Morgan Blair spends most of her between art, mental health advocacy, diving, and spirituality. Through an intern program at Arts of Life in Chicago, Morgan helps mentor artists with disabilities about art mediums; she also offer assistance in the completion of their projects.
Morgan is currently an art student at School of the Art Institute of Chicago studying primarily writing, video, and art therapy. When she is not working or in school, She is writing about explorations and documenting her recovery on her personal blog, UnPolished Journey. Aside from all that, Morgan is obsessed with the ocean, so obsessed she is an avid scuba diver. Whenever Morgan gets the chance, she takes small trips to various dive locations. There is something so peaceful about the weightless, silent wonder that she experiences submerged in the waters that leaves her feeling spiritually centered and connected. Because of this, she hopes to get into the field of underwater photography and videography when the time is right.

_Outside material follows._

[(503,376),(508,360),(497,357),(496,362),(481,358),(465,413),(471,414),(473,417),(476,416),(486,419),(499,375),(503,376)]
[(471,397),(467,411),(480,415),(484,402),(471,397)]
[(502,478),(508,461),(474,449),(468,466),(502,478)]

You’re an advocate for mental health. How did this commence?
MB: Mental health advocacy fell naturally into my lap as I embarked on my personal journey towards recovery from an eating disorder and PTSD. I have spent the majority of my last two years inside treatment centers and have experienced either through my own journey, or the journey of those in treatment alongside me, the weak spots in behavioral health care. I have seen countless men and women get denied coverage for a level of care necessary for the severity of their eating disorders simply because their weight was not low enough. I have seen people’s, who are severely depressed, insurance cut and they have to leave treatment within a couple of hours, distraught and now more emotionally unstable than ever. I have been told straight to my face that I will probably never recover, that I have a chronic eating disorder, or that I need to be “realistic” in what I can actually achieve through treatment. I have seen person after person give voice to traumas that society tells us we can never speak about. The list could go on and on, but the bottom line is this: I am passionate about bringing to light the warriors, fighters, and overcomes that exist in the recovery world. Because I can say with confidence that I have never encountered people with more resilience, compassion, and strength than those who have overcome mental illness. After all, it is a battle between them and their minds.
What change would you like to see in the world in regards to mental health?

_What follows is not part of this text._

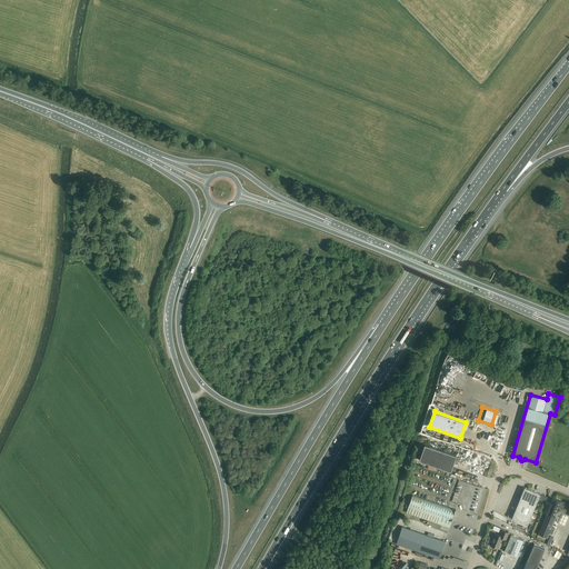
[(451,471),(456,456),(425,445),(419,460),(451,471)]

MB: Majority of the changes I would love to see unfold in the mental health world start with awareness. First, I want people to be aware of the complexity of eating disorders and start to see the diseases as something other than a body type. Eating disorders are invisible to society because society is ignorant to what they actually look like. Second, I want men and women to be able to speak about sexual trauma without being silenced. Speaking our stories is what fosters connection and in connection we begin to heal. At least, that is what I am finding through my own recovery journey. The victim of such heinous acts should not have to suffer in isolation. I want to bring empowerment back to those who have had it stripped from them.
“The day I realized I held the power to react to life’s circumstances however I deemed fit was the day the course of my existence was forever altered because in this realization came the freedom to choose recovery despite the storms surrounding me.”
Who inspires you?
MB: So many people inspire me it is hard to choose! I have met countless warriors through my time in treatment centers and 12 steps meetings. But I would say that time and time again I am overcome by the strength that I see in my mother. She herself has overcome many trials and it never ceases to amaze me the amount of empathy and compassion she continues to supply to others. Right now she is battling Stage 3C breast cancer, which is only the tip of the iceberg of battles she has encountered over the course of her life, and yet my mother is still a consistently positive and motivated spirit . I have no doubt in her ability to kick cancers butt and it is her strength which encourages me to fight for my own health every single day.